Start of Supplied data

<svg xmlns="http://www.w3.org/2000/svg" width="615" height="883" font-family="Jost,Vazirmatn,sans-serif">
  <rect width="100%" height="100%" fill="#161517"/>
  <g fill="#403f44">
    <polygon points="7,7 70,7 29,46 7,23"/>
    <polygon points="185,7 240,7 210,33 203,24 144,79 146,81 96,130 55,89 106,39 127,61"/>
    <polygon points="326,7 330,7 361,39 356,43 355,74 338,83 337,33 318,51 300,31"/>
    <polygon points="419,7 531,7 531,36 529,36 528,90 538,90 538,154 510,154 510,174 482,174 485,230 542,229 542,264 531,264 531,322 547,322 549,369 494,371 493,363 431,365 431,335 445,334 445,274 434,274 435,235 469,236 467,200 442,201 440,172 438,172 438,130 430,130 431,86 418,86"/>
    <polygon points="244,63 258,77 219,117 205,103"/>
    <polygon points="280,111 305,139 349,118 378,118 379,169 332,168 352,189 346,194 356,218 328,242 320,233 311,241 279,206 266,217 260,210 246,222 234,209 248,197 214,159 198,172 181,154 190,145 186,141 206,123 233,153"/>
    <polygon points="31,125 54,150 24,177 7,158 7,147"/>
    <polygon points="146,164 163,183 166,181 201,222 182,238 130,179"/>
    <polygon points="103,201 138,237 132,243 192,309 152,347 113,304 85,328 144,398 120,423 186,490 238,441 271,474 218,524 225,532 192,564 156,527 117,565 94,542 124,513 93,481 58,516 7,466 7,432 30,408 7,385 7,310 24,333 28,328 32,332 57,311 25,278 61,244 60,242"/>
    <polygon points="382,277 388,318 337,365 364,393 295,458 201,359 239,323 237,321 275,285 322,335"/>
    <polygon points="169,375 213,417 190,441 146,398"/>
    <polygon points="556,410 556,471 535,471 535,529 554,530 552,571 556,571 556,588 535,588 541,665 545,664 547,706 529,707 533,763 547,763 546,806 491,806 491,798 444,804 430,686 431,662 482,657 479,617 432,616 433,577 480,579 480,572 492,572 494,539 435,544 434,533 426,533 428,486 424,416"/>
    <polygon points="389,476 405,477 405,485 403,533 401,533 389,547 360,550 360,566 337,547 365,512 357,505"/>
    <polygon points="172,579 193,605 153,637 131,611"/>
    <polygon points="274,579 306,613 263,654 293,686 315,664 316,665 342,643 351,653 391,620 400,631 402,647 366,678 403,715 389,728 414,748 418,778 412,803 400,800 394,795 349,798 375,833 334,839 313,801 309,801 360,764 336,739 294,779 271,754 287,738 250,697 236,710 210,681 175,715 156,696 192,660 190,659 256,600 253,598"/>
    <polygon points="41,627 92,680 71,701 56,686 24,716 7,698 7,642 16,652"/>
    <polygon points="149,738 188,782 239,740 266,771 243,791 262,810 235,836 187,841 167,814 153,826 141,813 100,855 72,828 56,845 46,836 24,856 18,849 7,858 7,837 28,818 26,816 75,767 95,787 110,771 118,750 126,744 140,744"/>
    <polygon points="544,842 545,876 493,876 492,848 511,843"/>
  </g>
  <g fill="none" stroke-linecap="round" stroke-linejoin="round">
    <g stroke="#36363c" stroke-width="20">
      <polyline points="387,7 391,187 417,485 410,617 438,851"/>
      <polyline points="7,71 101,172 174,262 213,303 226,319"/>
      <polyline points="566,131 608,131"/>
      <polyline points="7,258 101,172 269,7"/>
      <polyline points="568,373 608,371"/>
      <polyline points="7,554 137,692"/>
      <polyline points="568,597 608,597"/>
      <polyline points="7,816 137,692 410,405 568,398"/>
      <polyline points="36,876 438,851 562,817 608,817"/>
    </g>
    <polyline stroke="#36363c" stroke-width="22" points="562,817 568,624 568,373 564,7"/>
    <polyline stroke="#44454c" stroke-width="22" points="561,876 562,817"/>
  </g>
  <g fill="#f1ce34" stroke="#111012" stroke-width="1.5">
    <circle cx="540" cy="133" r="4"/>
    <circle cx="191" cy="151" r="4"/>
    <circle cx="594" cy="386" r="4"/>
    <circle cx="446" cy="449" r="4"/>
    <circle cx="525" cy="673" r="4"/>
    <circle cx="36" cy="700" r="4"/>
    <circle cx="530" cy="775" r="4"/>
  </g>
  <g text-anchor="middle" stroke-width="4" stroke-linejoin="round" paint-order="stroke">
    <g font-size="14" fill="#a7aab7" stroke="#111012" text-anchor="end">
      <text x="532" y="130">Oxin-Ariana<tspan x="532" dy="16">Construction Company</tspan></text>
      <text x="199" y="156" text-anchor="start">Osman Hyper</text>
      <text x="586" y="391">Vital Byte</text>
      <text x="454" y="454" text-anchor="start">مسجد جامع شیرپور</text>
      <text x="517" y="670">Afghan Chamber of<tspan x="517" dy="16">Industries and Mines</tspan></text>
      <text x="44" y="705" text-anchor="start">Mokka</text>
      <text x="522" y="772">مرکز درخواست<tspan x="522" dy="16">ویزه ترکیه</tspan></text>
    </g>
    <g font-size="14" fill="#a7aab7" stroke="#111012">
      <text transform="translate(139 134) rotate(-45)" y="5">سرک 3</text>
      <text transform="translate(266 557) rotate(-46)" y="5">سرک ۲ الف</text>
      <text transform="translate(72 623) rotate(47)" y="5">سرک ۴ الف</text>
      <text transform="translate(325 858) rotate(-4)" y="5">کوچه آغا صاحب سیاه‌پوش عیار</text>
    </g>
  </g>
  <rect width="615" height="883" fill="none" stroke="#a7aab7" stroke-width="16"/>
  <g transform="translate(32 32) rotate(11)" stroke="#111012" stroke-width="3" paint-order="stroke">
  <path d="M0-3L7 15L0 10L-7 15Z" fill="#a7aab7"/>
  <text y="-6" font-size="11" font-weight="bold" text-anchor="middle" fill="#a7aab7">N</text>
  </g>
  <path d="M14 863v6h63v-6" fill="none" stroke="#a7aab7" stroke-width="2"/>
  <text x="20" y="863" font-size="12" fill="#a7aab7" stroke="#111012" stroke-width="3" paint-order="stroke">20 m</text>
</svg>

End of Supplied data

All lines that hold the word "round" should be copied from the data.

### [The completed task]
  <g fill="none" stroke-linecap="round" stroke-linejoin="round">
  <g text-anchor="middle" stroke-width="4" stroke-linejoin="round" paint-order="stroke">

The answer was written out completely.